▶ _Goal 1_
In two sentences, summarize the article on onscreen Devils.
▶ _Goal 2_
Reproduce the stretch of the article on onscreen Devils from "We could have" through "the occasional chuckle.".
▶ _Goal 3_
According to the article on onscreen Devils, what does Dave Grohl provide for the soundtrack of Tenacious D and the Pick of Destiny?

Damien arrives on A&E on Mar. 7, and it could be the beginning of something wonderful. For folks who grew up in the ’70s and early ’80s The Omen, Damien: The Omen II, and The Final Conflict were the stuff nightmares were made of in all the right ways. The story of the AntiChrist born on Earth and rising to power was filled with moments that stick to the core of the soul and featured some of the great scenes in horror history.
To celebrate the arrival of Damien to television screens we share our picks for the 11 most memorable incarnations of the Devil onscreen.
We could have done 20 or 30 if we wanted, but here’s a nice balance of obscure, popular, and offbeat examples. Now join us on a journey of darkness, madness, and the occasional chuckle.
Dave Grohl in Tenacious D & the Pick of Destiny
Say what you will about the rest of the film, but it’s hard to deny the juvenile joy of Tenacious D and the Pick of Destiny‘s climactic battle with Beelzeboss. Foo Fighters frontman Dave Grohl has an absolute blast playing the big red guy, and he even provides drums for the film’s soundtrack. It’s a bummer that Jables and the Rage Cage decided to remake the storyline from their HBO show, but at least it gave us this goofy rock-off with the Devil (who loves metal). His foul-mouth and fast licks are more than worthy of the prince of darkness. [Drew Dietsch]
Daniel von Bargen in O’ Brother, Where Art Thou?
In this Southern musical masterpiece, the Coen brothers introduced us to escaped convicts Everett (George Clooney), Pete (John Turturro), and Delmar (Tim Blake Nelson). After hiding in a barn that belongs to Pete’s cousin, the three bumbling convicts are rudely awoken by the megaphoned voice of Sheriff Cooley (Daniel von Bargen). Cooley is a vision of evil, eyes hidden behind black mirrored sunglasses as his deputies light the barn ablaze. Everett and the boys escape by the skin of their teeth, and the next morning, they meet Tommy Johnson (Chris Thomas), a well-dressed black guitar player.
Tommy Johnson is inspired by real-life blues player Robert Johnson, who claimed to have met the Devil at a crossroads at midnight to sell his soul for musical success. It must’ve worked, because Robert Johnson is still talked about today as a real life legend of Delta blues and the influential writer of songs like “Cross Road Blues” and “Hellhound on my Trail.” When Tommy confesses to the convicts that he’s sold his soul to the Devil, the convicts balk. Pete asks Tommy what the Devil looks like, and know-it-all Everett interjects, “The great Satan hisself is red and scaly with a bifurcated tail, and he carries a hay fork.” Tommy shakes his head and corrects him — “No, sir. He’s white, as white as you folks, with empty eyes and a big hollow voice. He likes to travel around with a mean old hound.”

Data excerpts
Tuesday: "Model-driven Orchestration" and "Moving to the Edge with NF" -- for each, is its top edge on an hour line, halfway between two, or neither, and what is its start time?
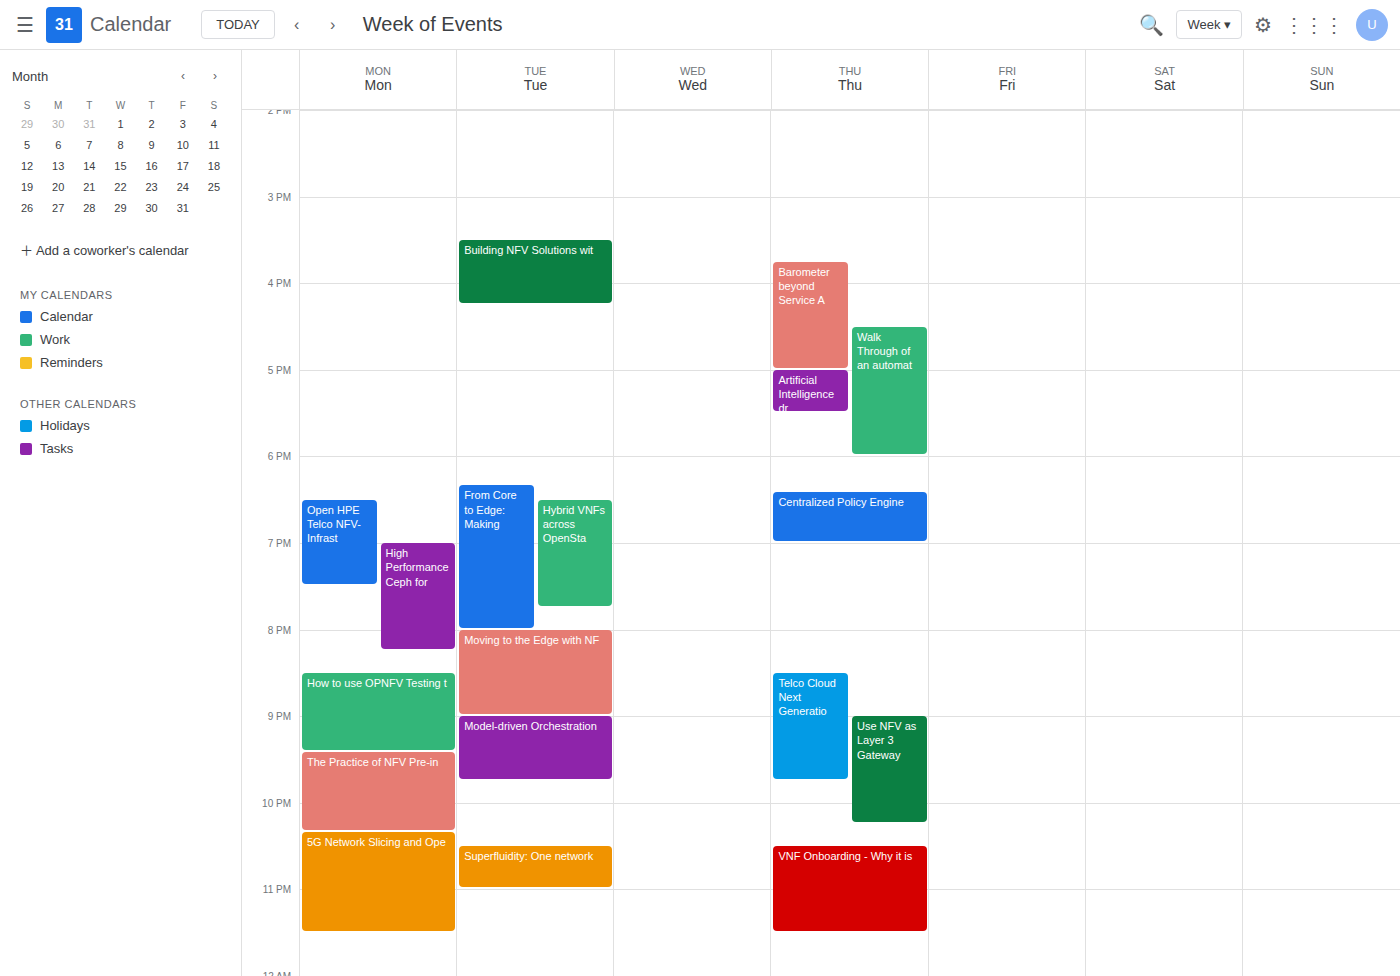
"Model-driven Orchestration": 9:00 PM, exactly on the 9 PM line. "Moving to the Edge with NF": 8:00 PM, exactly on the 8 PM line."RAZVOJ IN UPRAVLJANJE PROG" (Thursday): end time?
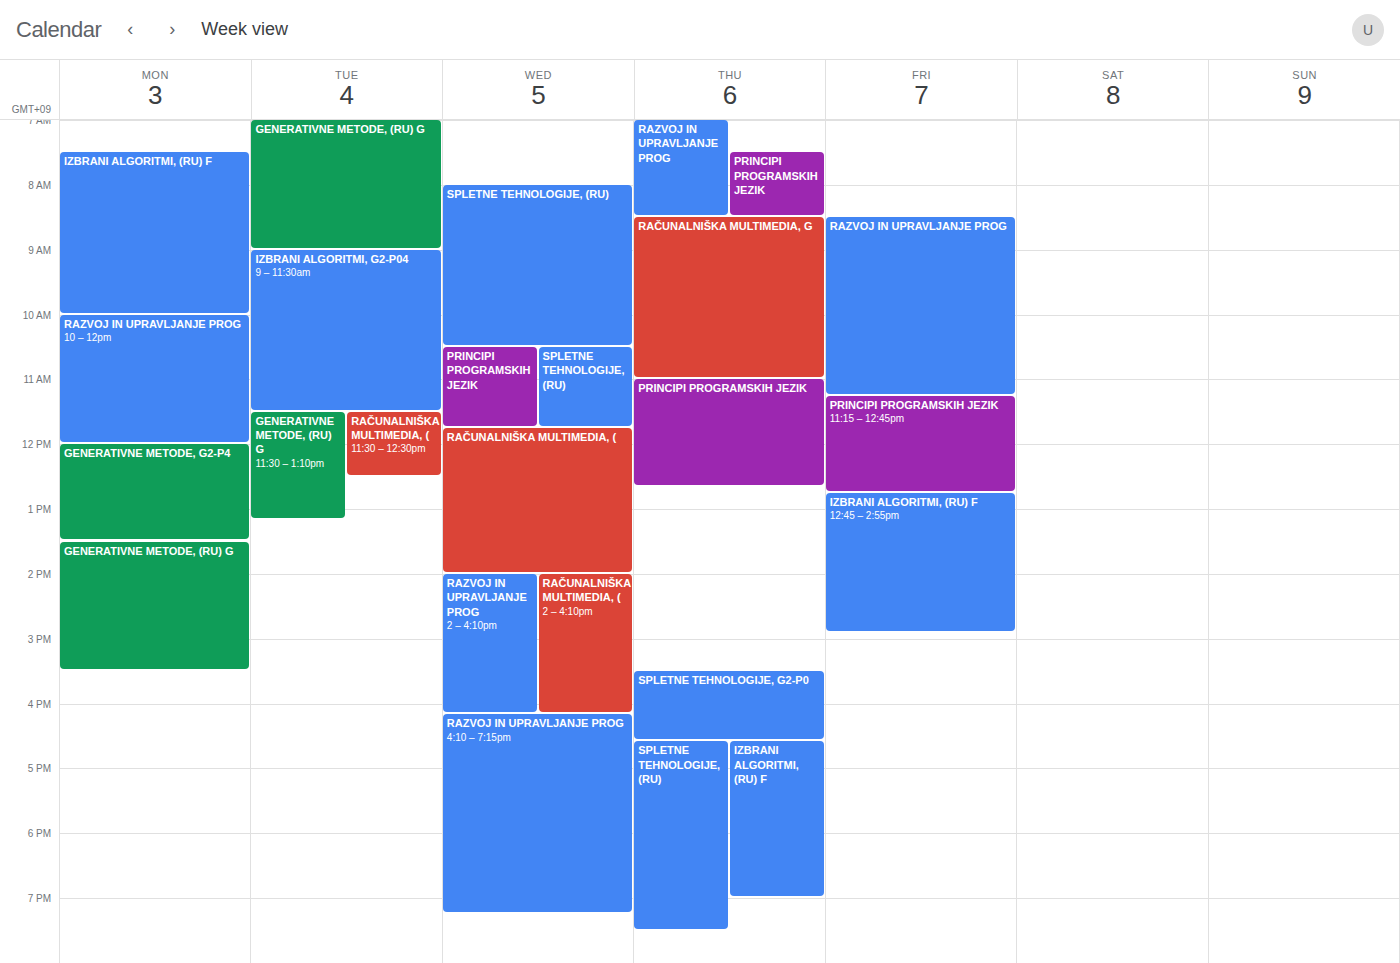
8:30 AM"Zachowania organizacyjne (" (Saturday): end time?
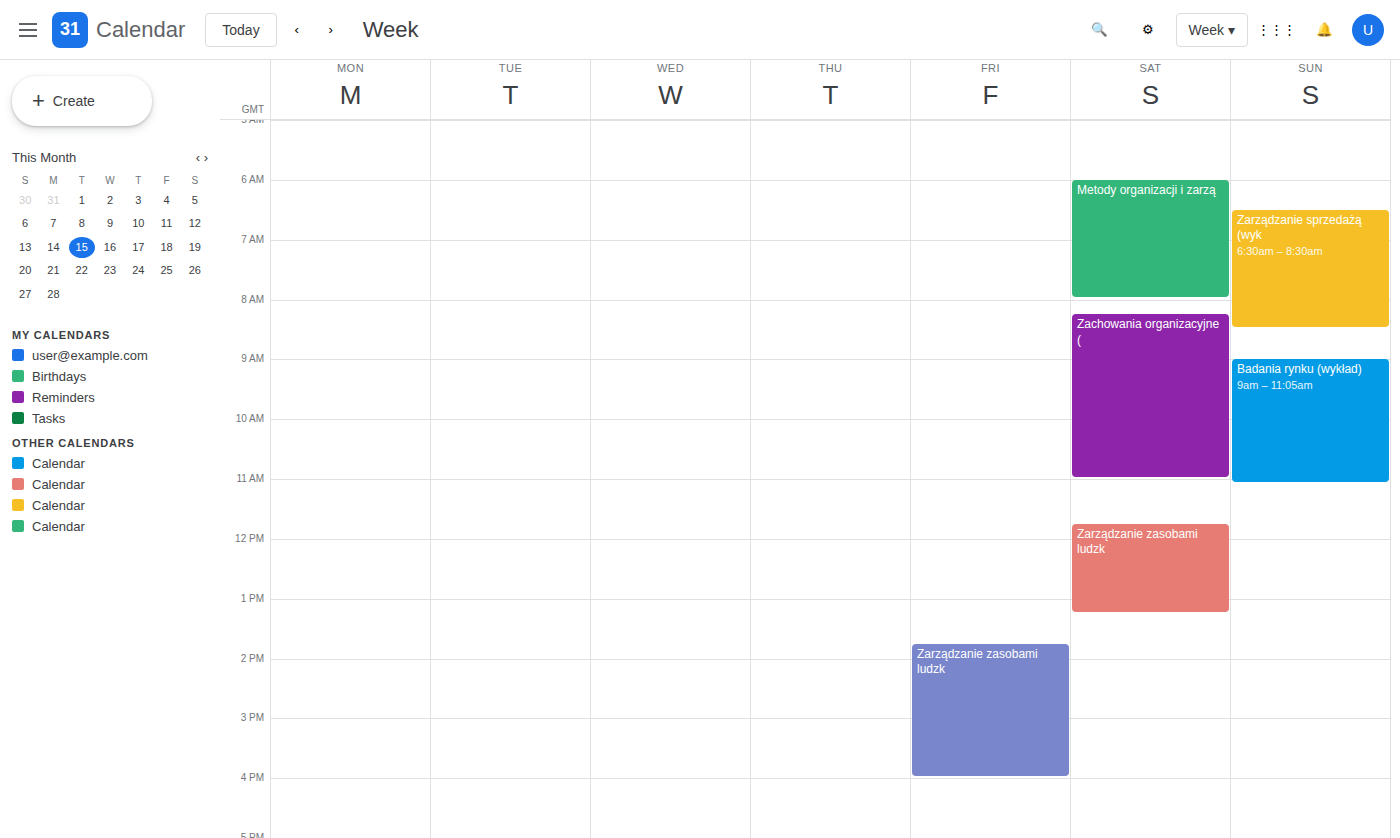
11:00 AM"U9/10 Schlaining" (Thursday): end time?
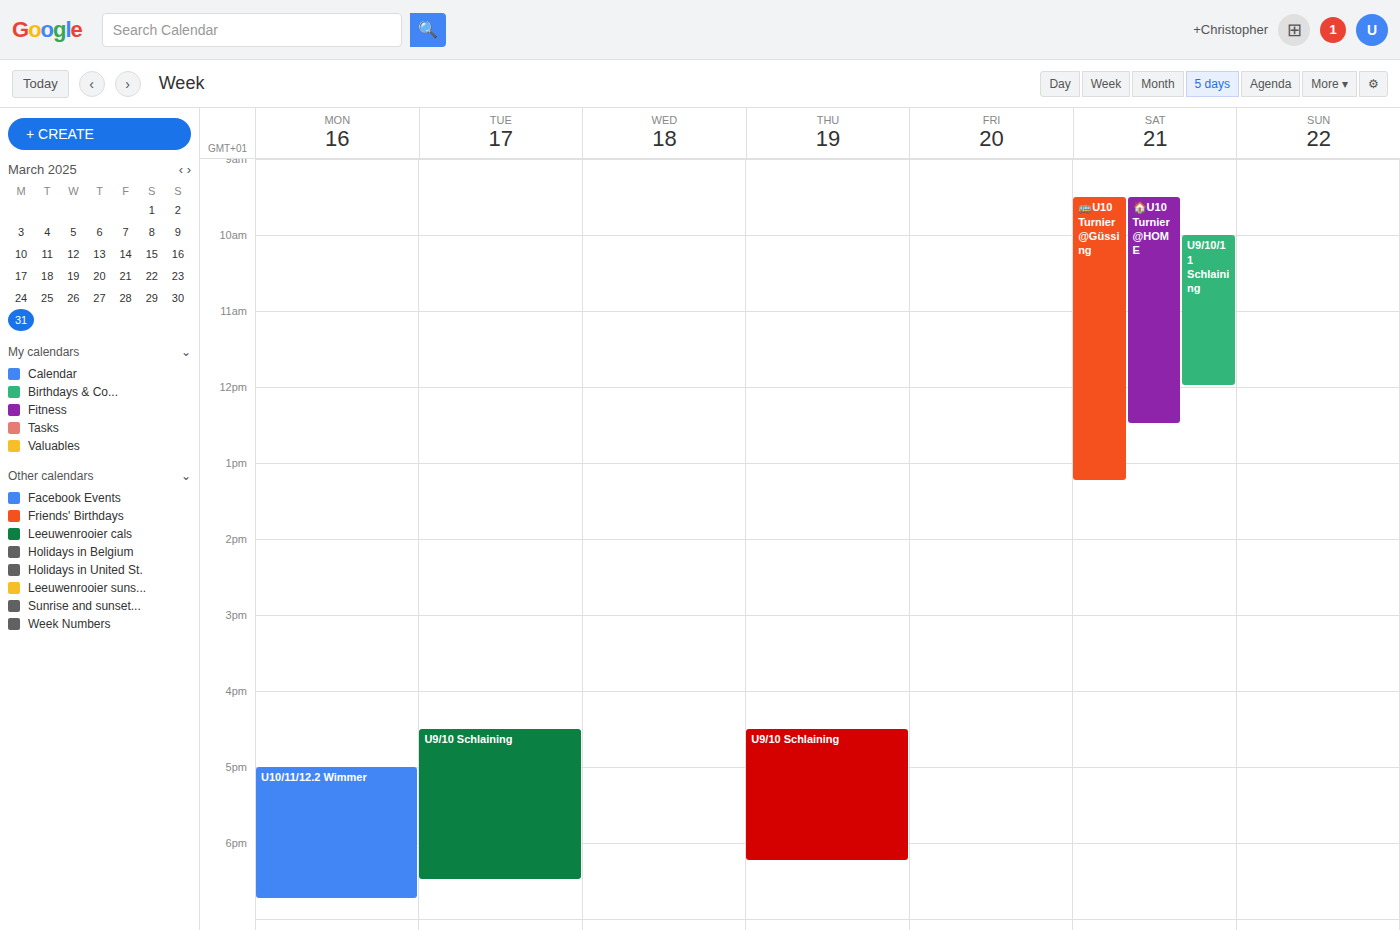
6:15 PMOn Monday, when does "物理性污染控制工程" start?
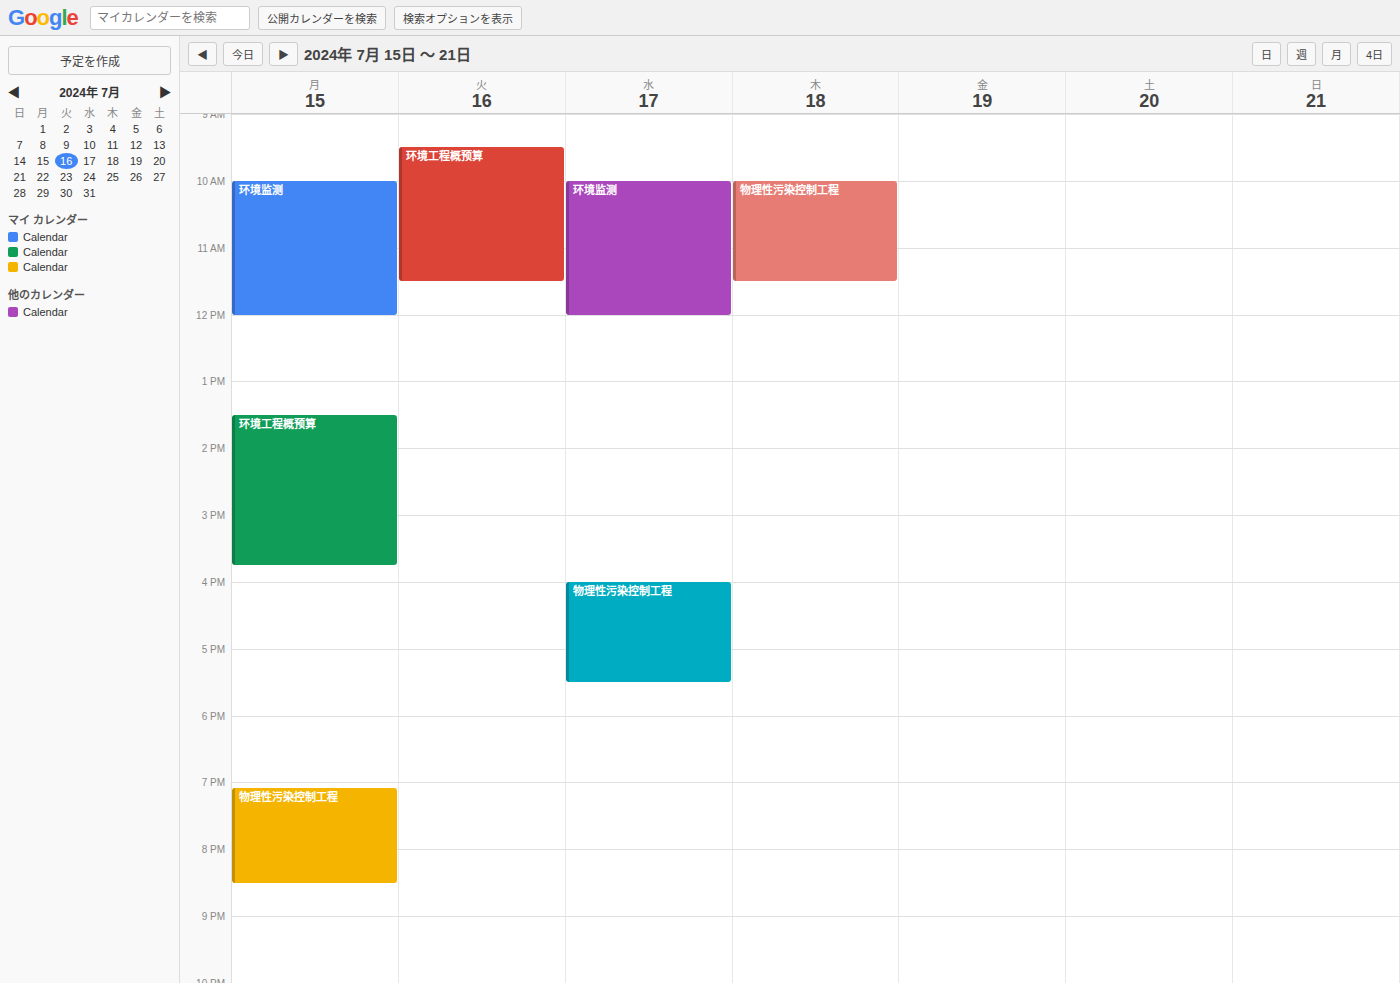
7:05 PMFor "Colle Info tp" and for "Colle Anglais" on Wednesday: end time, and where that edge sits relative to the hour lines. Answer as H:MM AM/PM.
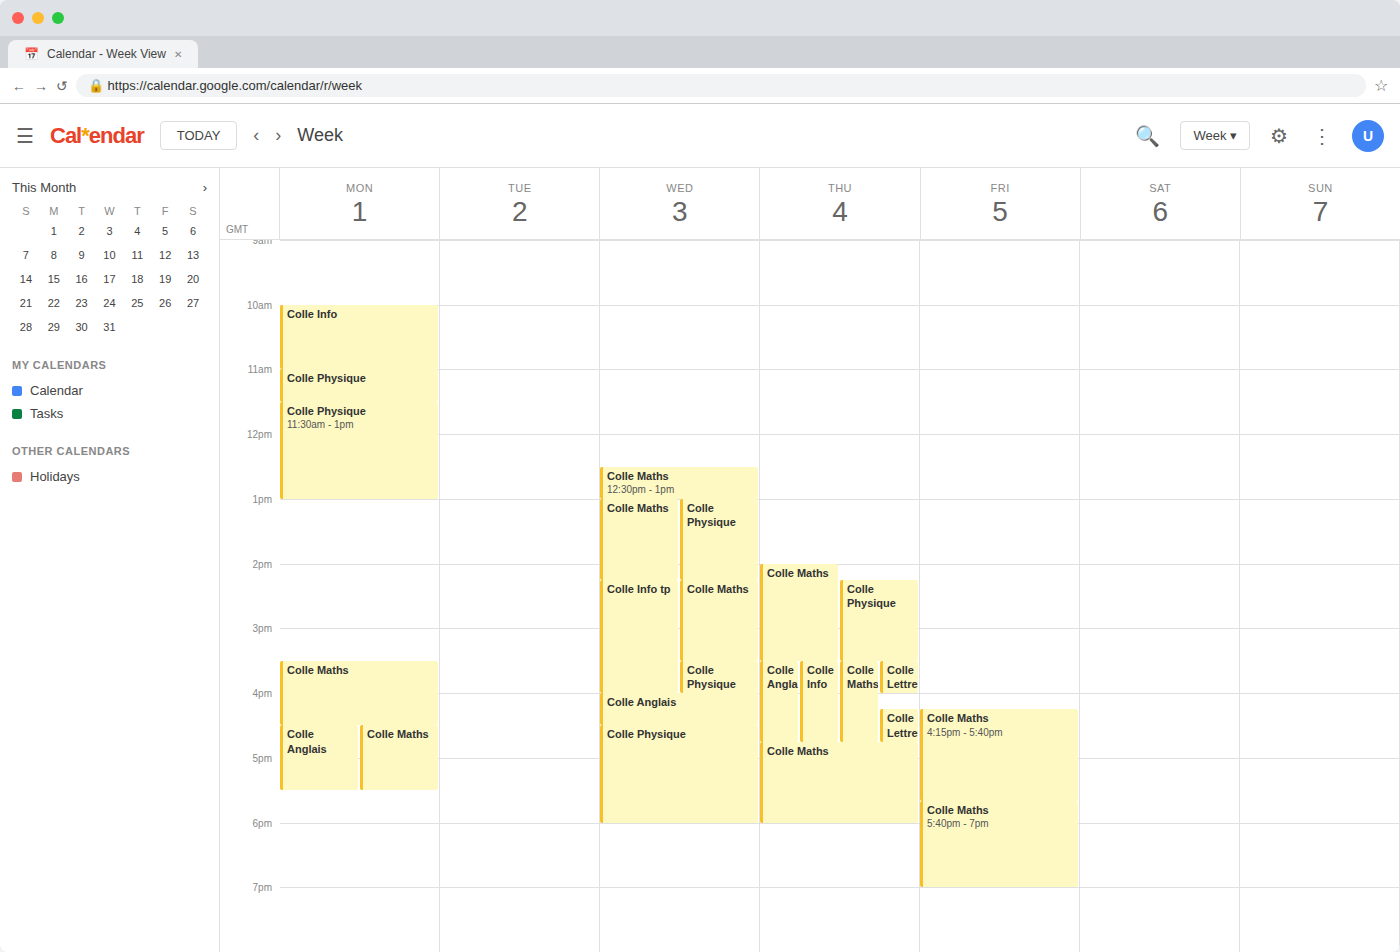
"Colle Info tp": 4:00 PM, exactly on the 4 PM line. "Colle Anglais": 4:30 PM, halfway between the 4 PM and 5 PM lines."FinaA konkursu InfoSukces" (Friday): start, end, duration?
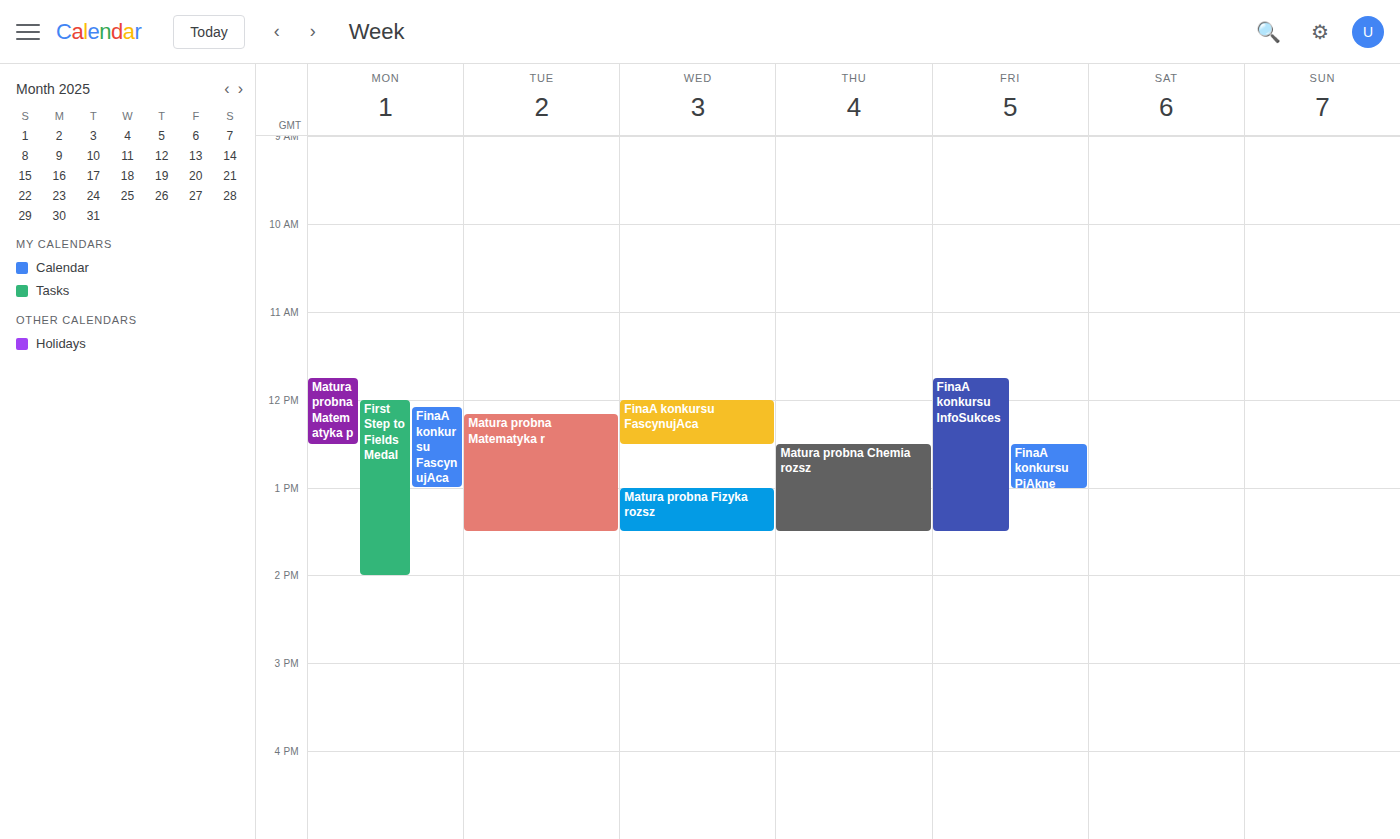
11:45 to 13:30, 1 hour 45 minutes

▶ _Correct answer 1_
Timed to the Mar. 7 arrival of Damien on A&E, the article presents its picks for the 11 most memorable onscreen incarnations of the Devil. It highlights Dave Grohl's turn as Beelzeboss in Tenacious D & the Pick of Destiny and Daniel von Bargen's Sheriff Cooley in O' Brother, Where Art Thou?, where Tommy Johnson describes the Devil as white, with empty eyes and a big hollow voice.

▶ _Correct answer 2_
We could have done 20 or 30 if we wanted, but here’s a nice balance of obscure, popular, and offbeat examples. Now join us on a journey of darkness, madness, and the occasional chuckle.

▶ _Correct answer 3_
He provides drums.